Peki, faiz indirimleri umulduğu gibi yeni yatırımlara yol açıyor mu?
 
DW Türkçe’ye konuşan İstanbul Bilgi Üniversitesi Finansal Uygulama ve Araştırma Merkezi Müdürü Prof. Dr. Ege Yazgan’a göre, faiz indirimleri tüketim tarafında hareketlenme yaratsa da şirketler hala yeni yatırım yapmak konusunda beklemeye devam ediyor. Prof. Yazgan, Merkez Bankası’nın şubat ayında faiz indirimini pas geçeceğini düşündüğünü, ancak riskli konjonktüre rağmen Merkez’in faiz indiriminin devam ettirdiğini söylüyor. Ekonomi yönetiminin faiz indirimleri ile özellikle borçlu KOBİ’leri rahatlatmayı ve yatırım iklimini canlandırmayı hedeflediğini dile getiren Prof. Yazgan, “Ancak yatırım kararı alınması için faizlerin inmesi tek başına yeterli değil. Ekonomiye olan güvenin genel olarak sağlanması gerekiyor” şeklinde konuşuyor.
 
"Krediler konusunda ek tedbirler gelebilir”
 
Buna karşın faiz indirimlerinin devam etmesi ile birlikte son dönemde tüketici kredilerinde ciddi artış meydana geldiğine işaret eden Yazgan, “Hem faiz indirimlerinin sürmesi hem de tüketici kredilerinin artması, enflasyon hedefini riske sokabilir.
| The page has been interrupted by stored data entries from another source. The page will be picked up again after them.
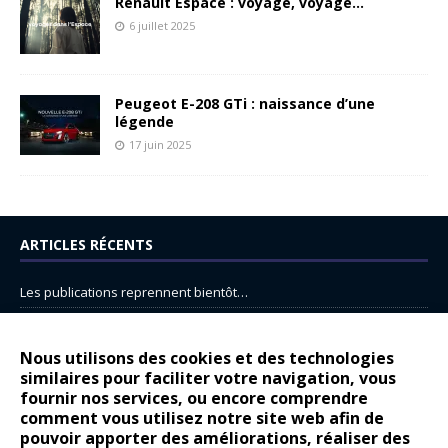
Renault Espace : voyage, voyage…
6 juillet 2025
Peugeot E-208 GTi : naissance d’une
légende
17 juin 2025
ARTICLES RÉCENTS
Les publications reprennent bientôt…
DS N°8 : Oui, les français vont parfois trop loin.
14 juillet : nouveau film de marque pour Citroën
Nous utilisons des cookies et des technologies
similaires pour faciliter votre navigation, vous
Renault Espace : voyage, voyage…
fournir nos services, ou encore comprendre
comment vous utilisez notre site web afin de
Peugeot E-208 GTi : naissance d’une légende
pouvoir apporter des améliorations, réaliser des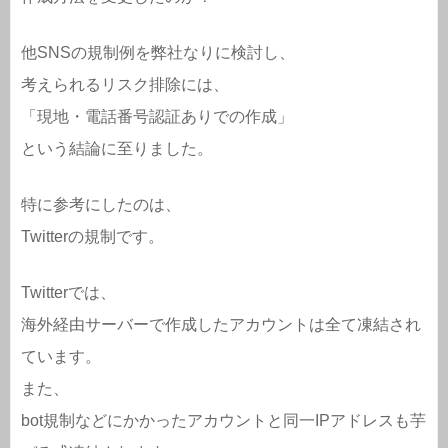
他SNSの規制例を弊社なりに検討し、
考えられるリスク排除には、
「現地・電話番号認証ありでの作成」
という結論に至りました。
特に参考にしたのは、
Twitterの規制です。
Twitterでは、
海外経由サーバーで作成したアカウントは全て凍結され
ています。
また、
bot規制などにかかったアカウントと同一IPアドレスも芋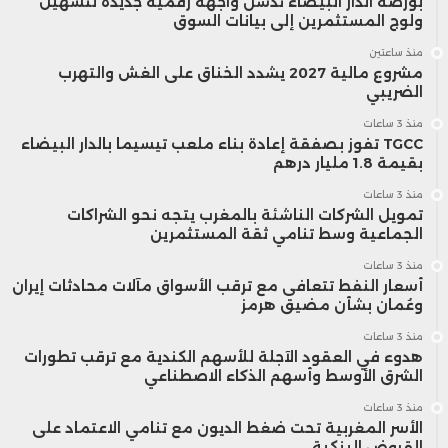
بورصة الدار البيضاء تدشن واجهة رقمية جديدة لتسهيل
ولوج المستثمرين إلى بيانات السوق
منذ ساعتين
مشروع مالية 2027 يشدد الخناق على الغش والتهرب
الضريبي
منذ 3 ساعات
TGCC تفوز بصفقة إعادة بناء ملعب تيسيما بالدار البيضاء
بقيمة 1.8 مليار درهم
منذ 3 ساعات
تمويل الشركات الناشئة بالمغرب يتجه نحو الشراكات
الجماعية وسط تنامي ثقة المستثمرين
منذ 3 ساعات
أسعار النفط تتعافى مع ترقب الأسواق مآلات محادثات إيران
وعُمان بشأن مضيق هرمز
منذ 3 ساعات
هدوء في العقود الآجلة للأسهم الكندية مع ترقب تطورات
الشرق الأوسط وأسهم الذكاء الاصطناعي
منذ 3 ساعات
الأسر المغربية تحت ضغط الديون مع تنامي الاعتماد على
القروض البنكية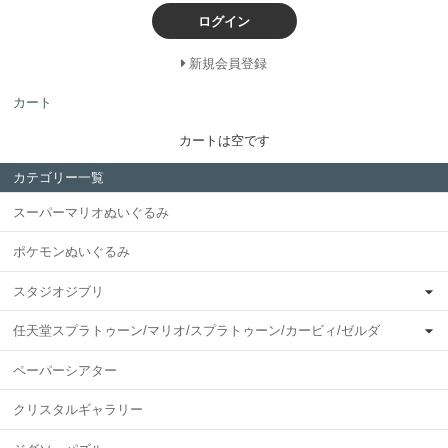
ログイン
新規会員登録
カート
カートは空です
カテゴリー一覧
スーパーマリオぬいぐるみ
ポケモンぬいぐるみ
スタジオジブリ
任天堂スプラトゥーン/マリオ/スプラトゥーン/カービィ/ゼルダ
ペーパーシアター
クリスタルギャラリー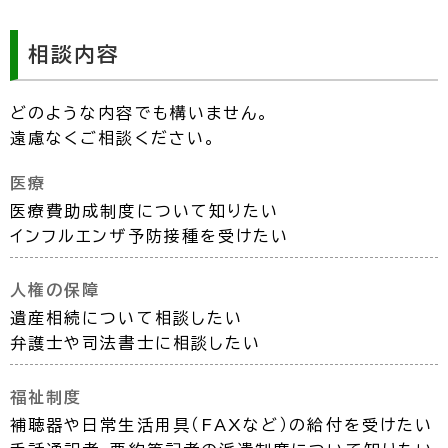
相談内容
どのような内容でも構いません。
遠慮なくご相談ください。
医療
医療費助成制度について知りたい
インフルエンザ予防接種を受けたい
人権の保障
遺産相続について相談したい
弁護士や司法書士に相談したい
福祉制度
補聴器や日常生活用具（FAXなど）の給付を受けたい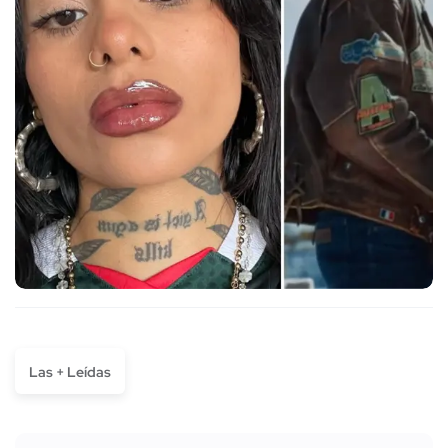
Las + Leídas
Bu nedenle ekonomi yönetiminin krediler konusunda yakın zamanda ek tedbirler getireceğini düşünüyorum” diye konuşuyor. Yazgan, bundan sonraki aylarda faiz indirimlerinin devam edip etmeyeceğine ilişkin ise, şunları söylüyor: “Şu aşamada koronavirüsün dünya ekonomisine etkisi ve İdlib sorunu gibi faktörler piyasalar açısından önemli görülen risk başlıkları. Bu sorun başlıkları sürdüğü müddetçe yeni faiz indirimleri daha riskli olacaktır.”